I’ve had glasses since I was 10 years old. That’s nearly 30 years of wearing glasses or contacts - and I’ve hated them the entire time.
I have two physical things about myself that I really struggle with, and one of them is having to wear glasses. That’s why (unless you drop off your kids to the same school as me, first thing every morning) you will seldom, if ever, see me wearing glasses.
I was raised to have thick skin. To “suck it up”, “deal with it” and to "carry on". My father taught me that “sticks and stones will break your bones, but words will never hurt you”. I think we all know NOW that this is not true. Growing up in the 80s was a totally different experience than it is today. There wasn’t the same emphasis or spotlight cast on bullying (or perhaps ANTI bullying).
Now while I believe I turned out just fine, and I have no grudges with anyone I went to school with, the reality is - if we use today’s metrics - I was bullied a lot growing up and it always surrounded or had to do with my glasses.

■ **Stored items**
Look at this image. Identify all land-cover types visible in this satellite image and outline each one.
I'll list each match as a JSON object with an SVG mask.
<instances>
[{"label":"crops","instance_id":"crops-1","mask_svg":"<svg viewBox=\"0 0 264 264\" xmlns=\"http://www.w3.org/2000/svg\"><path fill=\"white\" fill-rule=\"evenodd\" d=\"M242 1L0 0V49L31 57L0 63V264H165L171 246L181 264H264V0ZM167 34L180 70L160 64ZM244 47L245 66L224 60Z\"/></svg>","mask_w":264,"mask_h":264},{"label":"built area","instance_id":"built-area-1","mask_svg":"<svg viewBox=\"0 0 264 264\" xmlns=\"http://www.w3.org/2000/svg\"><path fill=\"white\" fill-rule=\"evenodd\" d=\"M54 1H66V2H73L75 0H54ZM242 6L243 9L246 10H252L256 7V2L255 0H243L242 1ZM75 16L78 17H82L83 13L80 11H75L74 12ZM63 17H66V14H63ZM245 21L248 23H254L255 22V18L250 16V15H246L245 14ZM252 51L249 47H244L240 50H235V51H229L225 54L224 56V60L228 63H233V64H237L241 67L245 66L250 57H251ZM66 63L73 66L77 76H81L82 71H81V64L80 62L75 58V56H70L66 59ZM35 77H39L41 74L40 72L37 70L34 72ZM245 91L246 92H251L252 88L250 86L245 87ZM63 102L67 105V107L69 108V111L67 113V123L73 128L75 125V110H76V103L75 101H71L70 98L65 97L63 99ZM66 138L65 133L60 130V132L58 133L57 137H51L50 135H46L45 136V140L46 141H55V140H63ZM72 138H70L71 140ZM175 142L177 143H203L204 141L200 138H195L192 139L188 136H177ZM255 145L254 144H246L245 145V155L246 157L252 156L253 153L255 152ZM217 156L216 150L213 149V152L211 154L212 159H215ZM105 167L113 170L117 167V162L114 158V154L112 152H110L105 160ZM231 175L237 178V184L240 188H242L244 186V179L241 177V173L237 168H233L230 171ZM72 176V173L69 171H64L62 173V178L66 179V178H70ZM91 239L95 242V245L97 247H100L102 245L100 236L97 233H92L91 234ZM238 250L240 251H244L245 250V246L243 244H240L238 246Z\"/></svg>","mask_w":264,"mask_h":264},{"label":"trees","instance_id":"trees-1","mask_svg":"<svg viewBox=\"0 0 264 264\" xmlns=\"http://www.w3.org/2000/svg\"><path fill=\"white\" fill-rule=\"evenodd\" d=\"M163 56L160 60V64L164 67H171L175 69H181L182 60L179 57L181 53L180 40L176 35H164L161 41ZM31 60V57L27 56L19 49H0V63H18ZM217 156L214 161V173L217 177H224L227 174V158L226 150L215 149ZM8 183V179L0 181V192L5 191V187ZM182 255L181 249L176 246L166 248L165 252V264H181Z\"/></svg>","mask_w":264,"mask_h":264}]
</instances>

■ **TASK 1**
Return the passage of the essay on wearing glasses between "I have two physical" and "me wearing glasses.", inclusive.
■ **TASK 2**
In the essay on wearing glasses, how old was the writer when the glasses started?

■ **RESULT 1**
I have two physical things about myself that I really struggle with, and one of them is having to wear glasses. That’s why (unless you drop off your kids to the same school as me, first thing every morning) you will seldom, if ever, see me wearing glasses.

■ **RESULT 2**
10 years old